The holiday season is a time of celebration for many. We sing carols, invite guests over and decorate our homes. Although they are pretty and create a festive atmosphere, Christmas decorations can cause some serious issues for those living in strata. So, what are these issues and what can you do to make sure everyone has a good Christmas?


Christmas decorations, as much as we love them, can cause safety hazards. Someone might trip over that cute santa sleigh and reindeer display in the foyer. The giant baubles suspended from the ceiling might fall and hit someone on the head. Or, the Christmas lights which have been hung around the building might cause a fire.

The owners corporation is responsible for any injury or damage which occurs on common property. As such, it is important to ensure that all decorations are safe and fastened securely, and any relevant approvals obtained.

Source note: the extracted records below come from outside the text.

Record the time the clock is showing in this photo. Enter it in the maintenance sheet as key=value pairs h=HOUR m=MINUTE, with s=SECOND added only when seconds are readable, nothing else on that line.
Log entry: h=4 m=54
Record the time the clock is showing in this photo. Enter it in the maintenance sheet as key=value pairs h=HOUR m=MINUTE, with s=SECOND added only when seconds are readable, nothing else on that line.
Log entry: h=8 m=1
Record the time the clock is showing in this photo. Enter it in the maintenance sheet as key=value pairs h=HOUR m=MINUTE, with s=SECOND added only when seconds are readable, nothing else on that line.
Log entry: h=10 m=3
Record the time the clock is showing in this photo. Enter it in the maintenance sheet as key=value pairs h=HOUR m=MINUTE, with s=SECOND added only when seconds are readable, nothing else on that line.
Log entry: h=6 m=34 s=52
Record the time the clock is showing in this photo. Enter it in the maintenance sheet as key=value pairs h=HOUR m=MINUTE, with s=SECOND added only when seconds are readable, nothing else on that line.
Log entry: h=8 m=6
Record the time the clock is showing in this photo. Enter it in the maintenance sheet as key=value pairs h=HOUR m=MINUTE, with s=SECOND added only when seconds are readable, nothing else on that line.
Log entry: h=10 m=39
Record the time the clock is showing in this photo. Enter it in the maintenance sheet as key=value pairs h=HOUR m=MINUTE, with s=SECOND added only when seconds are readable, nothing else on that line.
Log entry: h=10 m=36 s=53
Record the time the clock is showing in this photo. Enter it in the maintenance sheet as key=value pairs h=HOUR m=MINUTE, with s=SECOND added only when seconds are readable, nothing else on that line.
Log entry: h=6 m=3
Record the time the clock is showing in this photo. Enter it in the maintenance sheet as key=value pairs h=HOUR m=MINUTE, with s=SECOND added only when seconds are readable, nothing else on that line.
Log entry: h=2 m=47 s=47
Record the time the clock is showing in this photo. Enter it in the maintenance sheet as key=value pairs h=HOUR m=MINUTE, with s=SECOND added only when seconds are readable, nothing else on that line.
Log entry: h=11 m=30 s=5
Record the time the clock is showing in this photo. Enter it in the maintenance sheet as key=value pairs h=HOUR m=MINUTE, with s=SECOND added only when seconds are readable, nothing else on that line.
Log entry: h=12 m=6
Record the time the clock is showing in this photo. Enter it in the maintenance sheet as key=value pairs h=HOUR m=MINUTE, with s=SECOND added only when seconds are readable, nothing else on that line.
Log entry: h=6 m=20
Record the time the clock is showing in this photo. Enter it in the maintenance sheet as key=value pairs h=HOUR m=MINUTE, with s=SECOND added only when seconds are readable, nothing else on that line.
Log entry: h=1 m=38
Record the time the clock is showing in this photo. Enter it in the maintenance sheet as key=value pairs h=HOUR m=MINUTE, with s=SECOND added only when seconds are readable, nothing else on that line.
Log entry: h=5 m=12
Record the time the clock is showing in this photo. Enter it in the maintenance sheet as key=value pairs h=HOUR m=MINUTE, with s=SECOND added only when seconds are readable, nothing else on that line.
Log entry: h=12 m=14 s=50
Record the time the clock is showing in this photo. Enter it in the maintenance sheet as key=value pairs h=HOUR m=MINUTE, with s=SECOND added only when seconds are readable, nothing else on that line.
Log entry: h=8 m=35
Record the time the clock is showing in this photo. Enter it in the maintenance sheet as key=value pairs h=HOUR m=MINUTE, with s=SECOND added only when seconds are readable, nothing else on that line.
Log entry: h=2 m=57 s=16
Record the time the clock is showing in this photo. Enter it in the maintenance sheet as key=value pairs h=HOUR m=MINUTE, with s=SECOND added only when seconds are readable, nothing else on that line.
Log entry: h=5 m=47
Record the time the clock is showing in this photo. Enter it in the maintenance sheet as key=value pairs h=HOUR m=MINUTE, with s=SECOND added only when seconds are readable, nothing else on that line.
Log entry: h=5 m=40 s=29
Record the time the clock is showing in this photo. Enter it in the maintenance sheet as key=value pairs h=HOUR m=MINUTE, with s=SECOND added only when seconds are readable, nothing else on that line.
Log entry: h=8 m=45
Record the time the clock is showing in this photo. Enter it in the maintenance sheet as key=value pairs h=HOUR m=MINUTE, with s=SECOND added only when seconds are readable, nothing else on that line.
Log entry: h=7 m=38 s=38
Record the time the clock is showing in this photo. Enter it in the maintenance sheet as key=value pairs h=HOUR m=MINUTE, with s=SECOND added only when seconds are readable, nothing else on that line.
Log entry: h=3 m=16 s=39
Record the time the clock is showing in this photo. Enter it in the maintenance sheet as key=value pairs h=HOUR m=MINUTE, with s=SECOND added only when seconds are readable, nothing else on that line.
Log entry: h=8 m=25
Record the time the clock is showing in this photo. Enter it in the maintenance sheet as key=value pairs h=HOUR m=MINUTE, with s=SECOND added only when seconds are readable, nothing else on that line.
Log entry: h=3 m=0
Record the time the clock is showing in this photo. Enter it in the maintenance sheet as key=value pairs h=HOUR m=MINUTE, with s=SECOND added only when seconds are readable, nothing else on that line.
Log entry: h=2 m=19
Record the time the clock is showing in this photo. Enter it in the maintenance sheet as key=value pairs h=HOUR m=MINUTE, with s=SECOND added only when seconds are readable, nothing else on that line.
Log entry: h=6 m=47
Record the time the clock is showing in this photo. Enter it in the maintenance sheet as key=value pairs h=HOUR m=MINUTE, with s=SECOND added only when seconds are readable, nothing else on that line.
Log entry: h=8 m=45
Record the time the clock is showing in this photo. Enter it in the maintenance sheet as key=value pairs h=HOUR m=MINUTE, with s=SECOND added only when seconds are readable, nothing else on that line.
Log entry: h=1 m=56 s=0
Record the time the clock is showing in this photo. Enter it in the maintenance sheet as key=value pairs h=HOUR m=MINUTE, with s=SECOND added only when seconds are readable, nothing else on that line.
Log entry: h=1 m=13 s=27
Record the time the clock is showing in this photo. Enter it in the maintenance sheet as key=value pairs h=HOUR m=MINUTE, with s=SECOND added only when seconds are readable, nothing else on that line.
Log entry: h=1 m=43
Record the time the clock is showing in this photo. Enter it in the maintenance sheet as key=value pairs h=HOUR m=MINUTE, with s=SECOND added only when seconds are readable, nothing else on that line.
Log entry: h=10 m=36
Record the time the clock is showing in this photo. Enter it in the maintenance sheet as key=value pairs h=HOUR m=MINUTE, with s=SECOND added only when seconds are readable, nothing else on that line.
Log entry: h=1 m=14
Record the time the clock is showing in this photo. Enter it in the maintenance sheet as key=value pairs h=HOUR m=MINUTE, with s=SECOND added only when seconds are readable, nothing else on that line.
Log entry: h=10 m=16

Living in close proximity to others, there will always be some level of disturbance. However, Christmas decorations can compound this. Maybe the Christmas lights you threaded around your balcony balustrades are shining into the apartment across from yours, or the motion sensor singing santa next to your front door is getting on your neighbour’s nerves.

Nuisance is addressed in s 153(1) of the Strata Schemes Management Act 2015 (NSW). The term is not defined in the Act, but the NSW Supreme Court has held that it must be more than an inconvenience or annoyance.

In The Owners Strata Plan No. 2245 v Veney [2020] NSWSC 134 (27 February 2020), the Court reiterated the High Court of Australia’s description of an actionable nuisance as being an “unlawful interference with a person’s use or enjoyment of land, or of some right over or in connection with the land”. It is possible that the Christmas lights and musical decorations would fall into this category.

So, does this mean that you cannot decorate your home for Christmas at all? No, not necessarily.

Making sure everyone has a good Christmas

If you want to decorate for Christmas, here are some things you should do to ensure everything goes smoothly:

  1. Check your by-laws

Your strata scheme may have specific by-laws in relation to Christmas lights and other seasonal decorations. Make sure that the decorations you want to display comply with the by-law. If your Scheme does not have a specific by-law, be aware of Model By-law 17 – Lot Appearance in Keeping with the rest of the building, or other similar by-laws. Ensure the relevant approvals are obtained for decorations.

  1. Be mindful of potential hazards or nuisance and mitigate

There are plenty of things you can do to mitigate the safety hazard and nuisance potential of your Christmas decorations. Consider the positioning of your Christmas lights and the duration of their presence. Perhaps you can even turn them off at certain times. Make sure that decorations are safe and secured firmly to prevent falls, and keep displays away from the main thoroughfare.

  1. Remember that you live with your neighbours for the rest of the year too

The nature of community living is one of compromise. If you do not take your neighbours into consideration when contemplating loud, bright, and disruptive Christmas decorations, the relationship may become strained, leading to tension and disputes.

This is general information and should not be considered to be legal advice. You should obtain legal advice specific to your individual situation.